The For: 5spdf, using 30spdfghi means the external lines in $$\Sigma_{ijkl}$$ include up to 5spdf, while the internal lines use the full 30spdfghi basis.

This leads to a significant improvement in the accuracy:

Level AMPSCI Exp. $$\Delta$$
$$3s^2$$ $${}^1S_0$$ -182804 -182939 -0.07%
$$3s4s$$ $${}^1S_0$$ 43490 43503 -0.03%
$$3s6s$$ $${}^1S_0$$ 52526 52556 -0.06%
$$3s4s$$ $${}^3S_1$$ 41208 41197 0.03%
$$3s3d$$ $${}^3D_1$$ 47957 47957 0.00%
$$3s5s$$ $${}^3S_1$$ 51875 51873 0.00%
$$3s3d$$ $${}^1D_2$$ 46385 46403 -0.04%
$$3s3d$$ $${}^3D_2$$ 47960 47957 0.01%
$$3s4d$$ $${}^1D_2$$ 53113 53135 -0.04%
$$3s3p$$ $${}^3P^o_0$$ 21822 21850 -0.13%
$$3s4p$$ $${}^3P^o_0$$ 47837 47841 -0.01%
$$3s6p$$ $${}^3P^o_0$$ 54271 54249 0.04%
$$3s3p$$ $${}^3P^o_1$$ 21844 21870 -0.12%
$$3s3p$$ $${}^1P^o_1$$ 35090 35051 0.11%
$$3s4p$$ $${}^3P^o_1$$ 47840 47844 -0.01%
$$3s3p$$ $${}^3P^o_2$$ 21876 21911 -0.16%
$$3s4p$$ $${}^3P^o_2$$ 47845 47851 -0.01%
$$3s6p$$ $${}^3P^o_2$$ 54272 54253 0.03%

The discrepancies are now at the level of 0.1% or below.

On my pc, this entire calculation took less than two minutes.

# Matrix elements

This takes very similar options to the regular MatrixElements{} module:

// Available Module::CI_matrixElements options/blocks
// e.g., E1, hfs (see ampsci -o for available operators)
operator;
// options specific to operator
options{}
// Method used for RPA: true(=TDHF), false, TDHF, basis, diagram
rpa;
// Text or number. Freq. for RPA (and freq. dependent operators). Put 'each'
// to solve at correct frequency for each transition. [0.0]
omega;
// List of angular momentum Js to calculate matrix elements for. If blank, all
// available Js will be calculated. Must be integers (two-electron only).
J;
// As above, but for EVEN CSFs only (takes precedence over J).
J+;
// As above, but for ODD CSFs (takes precedence over J).
J-;
// Maximum solution number to calculate MEs for. If blank, will calculate all.
num_solutions;
}
void CI_matrixElements(const IO::InputBlock &input, const Wavefunction &wf)
Calculates matrix elements for CI wavefunctions.
Definition: matrixElements.cpp:585

It's typically not recommended to use omega=each, as this solves the RPA equations for each transition, and the frequency-dependence is usually small.

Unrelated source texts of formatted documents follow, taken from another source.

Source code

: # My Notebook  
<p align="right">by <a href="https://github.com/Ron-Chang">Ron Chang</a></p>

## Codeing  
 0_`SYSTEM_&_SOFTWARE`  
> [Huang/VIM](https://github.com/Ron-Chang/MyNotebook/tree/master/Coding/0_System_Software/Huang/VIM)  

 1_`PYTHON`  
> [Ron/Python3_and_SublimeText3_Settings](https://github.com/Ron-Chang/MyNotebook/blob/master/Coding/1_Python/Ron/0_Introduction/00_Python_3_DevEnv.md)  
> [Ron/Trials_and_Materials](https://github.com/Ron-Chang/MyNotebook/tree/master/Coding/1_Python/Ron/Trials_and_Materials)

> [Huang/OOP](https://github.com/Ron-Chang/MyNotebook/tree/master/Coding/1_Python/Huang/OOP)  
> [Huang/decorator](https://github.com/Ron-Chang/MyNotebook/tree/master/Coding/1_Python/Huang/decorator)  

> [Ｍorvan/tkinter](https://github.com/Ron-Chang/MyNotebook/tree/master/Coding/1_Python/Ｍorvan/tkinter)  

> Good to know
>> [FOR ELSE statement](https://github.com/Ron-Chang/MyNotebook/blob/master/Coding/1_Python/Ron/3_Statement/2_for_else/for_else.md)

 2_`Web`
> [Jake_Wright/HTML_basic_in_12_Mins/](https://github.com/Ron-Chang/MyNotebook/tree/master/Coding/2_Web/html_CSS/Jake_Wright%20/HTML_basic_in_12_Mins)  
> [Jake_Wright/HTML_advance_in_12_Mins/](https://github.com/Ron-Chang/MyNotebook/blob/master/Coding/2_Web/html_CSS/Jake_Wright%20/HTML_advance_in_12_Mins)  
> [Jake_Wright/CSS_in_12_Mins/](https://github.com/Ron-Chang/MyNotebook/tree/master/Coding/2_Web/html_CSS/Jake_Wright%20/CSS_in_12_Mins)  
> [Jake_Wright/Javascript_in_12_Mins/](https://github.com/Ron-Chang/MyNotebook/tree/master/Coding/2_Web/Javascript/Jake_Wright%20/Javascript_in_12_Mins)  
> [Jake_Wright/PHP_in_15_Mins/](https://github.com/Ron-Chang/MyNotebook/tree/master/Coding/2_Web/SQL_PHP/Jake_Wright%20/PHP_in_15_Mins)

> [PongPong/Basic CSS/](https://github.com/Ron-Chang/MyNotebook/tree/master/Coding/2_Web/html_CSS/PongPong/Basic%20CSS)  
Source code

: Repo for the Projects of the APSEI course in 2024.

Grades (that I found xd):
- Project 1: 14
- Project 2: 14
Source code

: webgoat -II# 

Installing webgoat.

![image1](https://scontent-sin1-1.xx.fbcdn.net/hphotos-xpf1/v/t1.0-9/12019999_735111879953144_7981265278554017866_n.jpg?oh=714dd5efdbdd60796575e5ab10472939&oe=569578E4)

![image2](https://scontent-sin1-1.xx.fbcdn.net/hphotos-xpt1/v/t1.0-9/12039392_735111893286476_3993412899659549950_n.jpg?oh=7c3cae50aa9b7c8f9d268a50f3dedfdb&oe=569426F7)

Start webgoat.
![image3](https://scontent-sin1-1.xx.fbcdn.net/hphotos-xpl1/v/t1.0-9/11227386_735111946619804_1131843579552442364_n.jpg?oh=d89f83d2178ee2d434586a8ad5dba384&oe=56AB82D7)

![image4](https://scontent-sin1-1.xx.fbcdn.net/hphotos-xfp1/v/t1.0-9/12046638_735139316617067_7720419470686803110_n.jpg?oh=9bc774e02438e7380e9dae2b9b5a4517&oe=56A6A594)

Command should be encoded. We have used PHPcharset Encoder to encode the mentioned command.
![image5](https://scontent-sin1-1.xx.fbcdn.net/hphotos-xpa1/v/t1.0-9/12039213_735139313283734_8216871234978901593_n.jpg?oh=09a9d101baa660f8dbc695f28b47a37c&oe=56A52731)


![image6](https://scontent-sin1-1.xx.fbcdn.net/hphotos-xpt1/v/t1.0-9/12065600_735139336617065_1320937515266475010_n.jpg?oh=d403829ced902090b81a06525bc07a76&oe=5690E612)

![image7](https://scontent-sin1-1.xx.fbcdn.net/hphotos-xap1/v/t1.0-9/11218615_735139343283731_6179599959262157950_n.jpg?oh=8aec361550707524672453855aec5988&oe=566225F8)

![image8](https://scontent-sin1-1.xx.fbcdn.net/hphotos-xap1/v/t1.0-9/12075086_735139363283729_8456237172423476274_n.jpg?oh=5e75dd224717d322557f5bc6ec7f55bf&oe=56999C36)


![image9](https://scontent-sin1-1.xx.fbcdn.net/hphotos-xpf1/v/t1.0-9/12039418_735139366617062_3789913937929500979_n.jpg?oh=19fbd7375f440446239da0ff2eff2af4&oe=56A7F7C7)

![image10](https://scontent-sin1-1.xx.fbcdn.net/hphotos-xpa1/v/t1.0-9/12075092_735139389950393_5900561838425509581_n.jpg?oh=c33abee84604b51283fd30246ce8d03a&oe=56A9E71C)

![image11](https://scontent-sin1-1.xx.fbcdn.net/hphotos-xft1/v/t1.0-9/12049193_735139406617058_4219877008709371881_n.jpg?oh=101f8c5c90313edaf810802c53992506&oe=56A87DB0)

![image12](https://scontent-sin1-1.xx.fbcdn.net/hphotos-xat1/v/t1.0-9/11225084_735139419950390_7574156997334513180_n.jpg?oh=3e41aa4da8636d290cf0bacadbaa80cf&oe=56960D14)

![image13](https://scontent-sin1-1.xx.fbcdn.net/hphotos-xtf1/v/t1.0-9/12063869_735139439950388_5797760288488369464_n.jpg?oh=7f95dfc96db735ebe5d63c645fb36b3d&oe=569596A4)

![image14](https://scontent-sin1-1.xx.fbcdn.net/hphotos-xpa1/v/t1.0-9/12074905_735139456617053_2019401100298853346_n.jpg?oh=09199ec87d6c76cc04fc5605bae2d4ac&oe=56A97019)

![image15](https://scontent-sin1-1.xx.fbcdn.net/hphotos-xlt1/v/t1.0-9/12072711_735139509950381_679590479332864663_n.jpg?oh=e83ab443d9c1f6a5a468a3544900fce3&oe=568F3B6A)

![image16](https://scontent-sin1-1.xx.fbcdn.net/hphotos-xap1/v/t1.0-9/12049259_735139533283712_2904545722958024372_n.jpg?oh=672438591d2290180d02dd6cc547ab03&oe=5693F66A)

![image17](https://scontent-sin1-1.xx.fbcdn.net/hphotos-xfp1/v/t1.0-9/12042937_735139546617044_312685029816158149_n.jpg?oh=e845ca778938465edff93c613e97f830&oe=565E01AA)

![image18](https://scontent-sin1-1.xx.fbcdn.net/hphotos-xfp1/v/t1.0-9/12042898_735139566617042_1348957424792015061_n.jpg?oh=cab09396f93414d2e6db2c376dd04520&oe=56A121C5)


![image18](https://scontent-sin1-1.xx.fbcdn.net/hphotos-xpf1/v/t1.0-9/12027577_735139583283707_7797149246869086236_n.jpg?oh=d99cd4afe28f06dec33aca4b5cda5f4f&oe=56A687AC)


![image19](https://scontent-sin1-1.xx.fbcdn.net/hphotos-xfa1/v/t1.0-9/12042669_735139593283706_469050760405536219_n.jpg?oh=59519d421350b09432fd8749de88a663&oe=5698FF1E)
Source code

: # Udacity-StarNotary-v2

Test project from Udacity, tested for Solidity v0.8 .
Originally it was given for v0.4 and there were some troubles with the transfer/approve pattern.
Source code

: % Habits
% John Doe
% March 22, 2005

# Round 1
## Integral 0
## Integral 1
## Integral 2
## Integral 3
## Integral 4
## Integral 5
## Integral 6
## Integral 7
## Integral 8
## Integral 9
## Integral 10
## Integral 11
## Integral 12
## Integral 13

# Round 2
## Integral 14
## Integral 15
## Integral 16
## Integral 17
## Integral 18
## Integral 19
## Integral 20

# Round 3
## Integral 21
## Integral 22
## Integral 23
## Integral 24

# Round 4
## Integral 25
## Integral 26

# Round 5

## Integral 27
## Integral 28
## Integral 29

Module::CI_MatrixElements{
operator = E1;
rpa = true;
omega = 0.15970531;
}

The output is something like:

CI Matrix Elements - Operator: E1
Units: |e|aB
Including RPA: TDHF method
Solving RPA at fixed frequency: w=0.159705
TDHF E1 (w=0.1597): 13 7.5e-09 [1s+,p-]
Ja # conf - Jb # conf w_ab t_ab
0+ 0 3s^2 1S - 1- 0 3s3p 3Po 0.09949 -1.23847e-03
0+ 0 3s^2 1S - 1- 1 3s3p 1Po 0.15989 -4.02693e+00
0+ 1 3s4s 1S - 1- 0 3s3p 3Po 0.09865 -1.68797e-03
0+ 1 3s4s 1S - 1- 1 3s3p 1Po 0.03825 -4.24587e+00
1- 0 3s3p 3Po - 0+ 0 3s^2 1S 0.09949 1.23847e-03
1- 0 3s3p 3Po - 0+ 1 3s4s 1S 0.09865 1.68797e-03
1- 1 3s3p 1Po - 0+ 0 3s^2 1S 0.15989 4.02693e+00
1- 1 3s3p 1Po - 0+ 1 3s4s 1S 0.03825 4.24587e+00

(this is for a reduced set of levels).

This implies the lifetime of the first $${}^1P^o_1$$ level is 2.12 ns, in excellent agreement with experiment.